Hibaaq Osman (Hibaaq Cismaan, هيباق عثمان) is a Somali global political strategist. She founded and serves as the Chairperson of the ThinkTank for Arab Women, the Dignity Fund, El-Karama, and the Centre for the Strategic Initiatives of Women.

==Personal life==
Osman was born in Somalia. She studied locally, as well as in Ethiopia, Sudan, and the United States. She has also lived and worked in Yemen.

==Career==
===Fund for Peace===
Osman has extensive experience working with civil society. Since 1992, she has served as the Director of Communications for the Fund for Peace. She was also the Chairperson of the Center for the Advancement of Somali Women and Children based in Washington, D.C., which was established as a corporation later the same year.

===El-Karama===
Osman currently serves as a Special Representative to Africa for V-Day, a global movement to halt violence against women and girls. She has since 2002 directed the body's activities in Africa, the Middle East and Asia. To this end, Osman has led delegations to establish multi-sectoral collaborations with local women activists in Egypt, Sudan, Tunisia, Morocco, Palestine, Jordan, Lebanon, Afghanistan, India, Thailand and Korea.

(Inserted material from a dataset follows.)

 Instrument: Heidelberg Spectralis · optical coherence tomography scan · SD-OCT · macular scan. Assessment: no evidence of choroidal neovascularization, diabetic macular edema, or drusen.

In 2005, she founded the El-Karama program within V-Day, serving as its CEO. The non-governmental organization works to protect women's rights in the Arab world. Headquartered in Cairo, it has a robust network spanning fourteen countries in the MENA region, including Somalia. El-Karama collaborates with average citizens, community leaders, politicians, legislators, activists and young academics among others to support general women's development, protection and security, as well as to abolish or reform any discriminatory regulations and practices. Since its establishment, the organization has had an impact in various fields, including capacity-building, knowledge exchange and advocacy. El-Karama has also had an effect on national, regional and international policymaking. A number of its official recommendations have been relayed by the UN and other international agencies, as well as adopted into extant and new constitutions. Through the program, Osman launched the Libyan Women's Platform for Peace in 2011 and the Syrian Women's Forum for Peace the following year. She also participated in the Norwegian Forum for Women and Development (FOKUS Kvinner)'s No Women, No Peace! campaign in 2013. El-Karama is likewise partnered with the Inter Press Service (IPS)'s MDG3 Fund, which was set up by the Dutch Ministry for Development Cooperation.

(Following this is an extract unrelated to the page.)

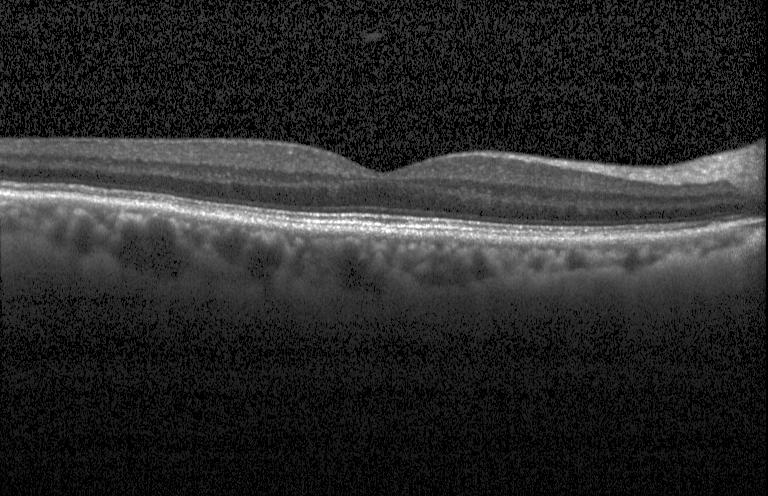

OCT B-scan showing neither CNV, DME, nor drusen.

===Centre for the Strategic Initiatives of Women===
Additionally, Osman is the founder and Director of the Centre for the Strategic Initiatives of Women (CSIW). Through the non-governmental organization, she has advocated for democracy, human rights and women's participation in conflict resolution. She concurrently founded the SIHA network ("outcry" in Arabic), which unites various women's groups in the Horn of Africa in order to leverage their impact on public influence and community leadership.

===Coalition for Peace in the Horn of Africa===
Osman was also one of the founders of the Coalition for Peace in the Horn of Africa. Among other initiatives, the think tank urged the U.S. authorities to adopt a positive foreign policy toward Africa. It also lobbied the American government to withdraw financial support for oppressive regimes.

===ThinkTank for Arab Women and Dignity Fund===
In addition, Osman established and serves as the Chairperson of the ThinkTank for Arab Women (TTfAW). The Cairo-based NGO consists of domestic, national and international experts in women's rights. Osman likewise founded and heads the Dignity Fund regional non-governmental organization.

==Memberships and fellowships==
Besides her CEO and ambassador duties, Osman serves on the board of a number of organizations, including Ashoka Arab World, Africa Action, Equality Now, the Advisory Council for the Global Fund for Women, Donor Direct Action, and the Advisory Council for Omega Women's Leadership Center.

She is a member of the Expert Committee for Peace and Security at the League of Arab States, the Committee on the Elimination of Discrimination against Women, and the UN Women's Global Civil Society Advisory Group. Osman is also a senior fellow at the Academy for Political Leadership and Participation at the University of Maryland.

==Awards==
In 2009, Osman was named among The 500 Most Influential Muslims by the Prince Alwaleed Center for Muslim–Christian Understanding at Georgetown University.